Here’s a brief overview of some of last week’s most interesting cyber security news, including a massive cyber attack against Israeli websites, theEasyJet's data breach, the arrest of a hacker known as Sanix, responsible for selling billions of hacked user credentials, and more.
Last week the Ukrainian Secret Service (SBU) has arrested the hacker known as “Sanix” who attempted to sell a massive database containing 773 million email addresses and 21 million unique passwords. It is believed that Sanix is the person responsible of initially assembling a number of databases with millions user and password combos known as Collection #1, #2, #3, #4, #5, and others.
The stolen data included usernames and email passwords, bank card PIN codes, e-wallets of cryptocurrencies, PayPal accounts and information about hacked computers intended to be used as bots in botnets and to launch DDoS attacks.
British low-cost airline EasyJet has suffered a security breach, which resulted in theft of the email and travel details of nearly 9 million customers. EasyJet admitted that 2,208 credit card details were accessed by hackers, though the company has not seen any signs of the stolen information being mistreated.
The EasyJet hack is suspected to be carried out by a group of Chinese hackers that has targeted multiple airlines in recent months.
Personal information of 40 million users registered on Wishbone, a mobile application for comparing social content, are being sold on multiple hacking forums for 0.85 bitcoin.
The Wishbone data includes user information such as usernames, emails, phone numbers, city/state/country, as well as hashed passwords.
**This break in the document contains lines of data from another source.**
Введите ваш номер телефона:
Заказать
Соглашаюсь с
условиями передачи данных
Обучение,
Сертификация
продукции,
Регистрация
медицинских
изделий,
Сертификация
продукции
According to the database seller, the info was obtained as a result of a breach that happened earlier this year.
Israeli security researchers have warned about a new unfixable flaw affecting DNS protocol that can be exploited to launch amplified, large-scale distributed denial-of-service (DDoS) attacks to render inoperable targeted websites.
The attack involves a malicious actor sending a DNS request to a recursive server for an attacker-controlled domain. As this recursive server does not have the authority to resolve the request, it sends a query to the authoritative DNS server (which is also attacker-controlled) for the attacker's domain. This authoritative server would return a list of fake server names or subdomains controlled by the threat actor that points to a victim DNS domain. The DNS server, then, forwards the query to all the nonexistent subdomains, creating a massive surge in traffic to the victim site.
Last Thursday multiple Israeli websites were targeted in a coordinated cyber attack, with the home pages replaced with the images of Israel’s demise. The attack impacted thousands of websites, including some belonging to major firms, political groups and other organizations and individuals.
Most of the hacked sites were hosted on uPress, a local Israeli WordPress hosting service. According to the hosting provider, the hackers have exploited a vulnerability in a WordPress plugin.
The attack was reportedly carried out by a group named “Hackers of Saviour,” which is describing itself as a crew seeking on avenging Israel’s policy on the Palestinian situation.